─── Material for this exercise ───
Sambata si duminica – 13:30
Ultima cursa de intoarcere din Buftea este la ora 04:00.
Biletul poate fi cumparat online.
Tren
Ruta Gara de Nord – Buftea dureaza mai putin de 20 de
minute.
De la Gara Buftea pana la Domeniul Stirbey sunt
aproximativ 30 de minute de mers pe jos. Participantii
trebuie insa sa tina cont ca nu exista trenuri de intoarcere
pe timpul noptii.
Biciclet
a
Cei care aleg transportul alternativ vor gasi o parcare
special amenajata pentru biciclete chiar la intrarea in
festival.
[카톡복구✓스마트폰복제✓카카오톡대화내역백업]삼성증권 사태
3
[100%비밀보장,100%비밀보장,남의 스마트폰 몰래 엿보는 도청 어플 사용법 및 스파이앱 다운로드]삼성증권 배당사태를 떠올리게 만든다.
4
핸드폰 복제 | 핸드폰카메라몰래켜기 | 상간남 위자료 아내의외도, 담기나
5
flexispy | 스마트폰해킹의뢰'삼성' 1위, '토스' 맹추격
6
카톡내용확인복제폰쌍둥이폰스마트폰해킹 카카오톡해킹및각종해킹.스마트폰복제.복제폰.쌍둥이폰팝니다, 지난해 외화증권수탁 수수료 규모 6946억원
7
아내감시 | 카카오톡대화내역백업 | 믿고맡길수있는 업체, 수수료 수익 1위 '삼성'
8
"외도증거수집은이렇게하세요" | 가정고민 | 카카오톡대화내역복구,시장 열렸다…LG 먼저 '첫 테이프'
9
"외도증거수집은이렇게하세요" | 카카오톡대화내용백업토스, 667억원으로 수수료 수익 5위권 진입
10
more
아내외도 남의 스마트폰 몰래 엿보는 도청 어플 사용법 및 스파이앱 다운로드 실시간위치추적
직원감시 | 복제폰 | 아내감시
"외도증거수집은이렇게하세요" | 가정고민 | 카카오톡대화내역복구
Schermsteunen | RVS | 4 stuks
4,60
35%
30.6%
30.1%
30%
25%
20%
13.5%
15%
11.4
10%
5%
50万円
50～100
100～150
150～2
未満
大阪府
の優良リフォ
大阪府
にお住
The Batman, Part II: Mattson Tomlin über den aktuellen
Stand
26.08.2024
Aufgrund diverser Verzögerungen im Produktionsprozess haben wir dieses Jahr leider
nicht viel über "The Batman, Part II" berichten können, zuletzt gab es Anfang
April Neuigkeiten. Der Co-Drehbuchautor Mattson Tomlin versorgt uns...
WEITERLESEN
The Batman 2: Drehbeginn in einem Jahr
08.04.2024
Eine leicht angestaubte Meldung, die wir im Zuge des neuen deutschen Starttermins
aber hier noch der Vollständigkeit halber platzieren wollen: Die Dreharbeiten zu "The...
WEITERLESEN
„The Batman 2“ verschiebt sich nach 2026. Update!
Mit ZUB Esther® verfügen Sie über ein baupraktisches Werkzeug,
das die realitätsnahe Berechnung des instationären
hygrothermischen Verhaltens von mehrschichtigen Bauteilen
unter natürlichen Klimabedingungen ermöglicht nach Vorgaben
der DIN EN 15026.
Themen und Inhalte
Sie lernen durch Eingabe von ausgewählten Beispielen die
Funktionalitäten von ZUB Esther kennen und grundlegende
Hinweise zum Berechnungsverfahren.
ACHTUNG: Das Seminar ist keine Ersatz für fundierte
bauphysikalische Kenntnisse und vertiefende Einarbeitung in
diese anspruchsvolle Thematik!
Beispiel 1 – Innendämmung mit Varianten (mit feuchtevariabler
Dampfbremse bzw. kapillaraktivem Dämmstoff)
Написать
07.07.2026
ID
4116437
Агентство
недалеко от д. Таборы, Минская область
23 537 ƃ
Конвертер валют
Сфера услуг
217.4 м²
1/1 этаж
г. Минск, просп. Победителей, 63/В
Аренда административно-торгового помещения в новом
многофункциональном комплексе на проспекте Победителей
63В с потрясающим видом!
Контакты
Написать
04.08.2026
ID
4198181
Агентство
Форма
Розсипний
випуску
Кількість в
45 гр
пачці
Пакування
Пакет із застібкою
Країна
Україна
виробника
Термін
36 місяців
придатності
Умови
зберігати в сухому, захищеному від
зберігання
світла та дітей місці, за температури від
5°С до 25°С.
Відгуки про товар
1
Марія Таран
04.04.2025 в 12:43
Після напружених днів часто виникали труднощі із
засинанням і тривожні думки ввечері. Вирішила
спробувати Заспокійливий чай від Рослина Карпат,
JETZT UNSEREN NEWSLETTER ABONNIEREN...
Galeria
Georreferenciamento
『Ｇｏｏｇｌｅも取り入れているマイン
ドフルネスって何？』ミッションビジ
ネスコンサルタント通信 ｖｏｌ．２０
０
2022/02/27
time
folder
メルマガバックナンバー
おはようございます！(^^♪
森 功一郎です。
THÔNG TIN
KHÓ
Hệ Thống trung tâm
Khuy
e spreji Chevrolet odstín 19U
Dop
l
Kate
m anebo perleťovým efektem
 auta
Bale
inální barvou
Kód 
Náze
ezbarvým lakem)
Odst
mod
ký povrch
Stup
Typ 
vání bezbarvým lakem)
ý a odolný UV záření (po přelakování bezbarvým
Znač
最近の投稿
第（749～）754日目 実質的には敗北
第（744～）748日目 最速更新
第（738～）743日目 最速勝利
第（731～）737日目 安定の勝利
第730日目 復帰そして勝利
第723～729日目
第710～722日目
───
### Problem
Give the lines of the listing, from its first line through the line containing "pe timpul noptii.", as a Markdown table with the columns Row and Text. Number each line in Row and omit blank lines.

### Problem solution
| Row | Text |
|---|---|
| 1 | Sambata si duminica – 13:30 |
| 2 | Ultima cursa de intoarcere din Buftea este la ora 04:00. |
| 3 | Biletul poate fi cumparat online. |
| 4 | Tren |
| 5 | Ruta Gara de Nord – Buftea dureaza mai putin de 20 de |
| 6 | minute. |
| 7 | De la Gara Buftea pana la Domeniul Stirbey sunt |
| 8 | aproximativ 30 de minute de mers pe jos. Participantii |
| 9 | trebuie insa sa tina cont ca nu exista trenuri de intoarcere |
| 10 | pe timpul noptii. |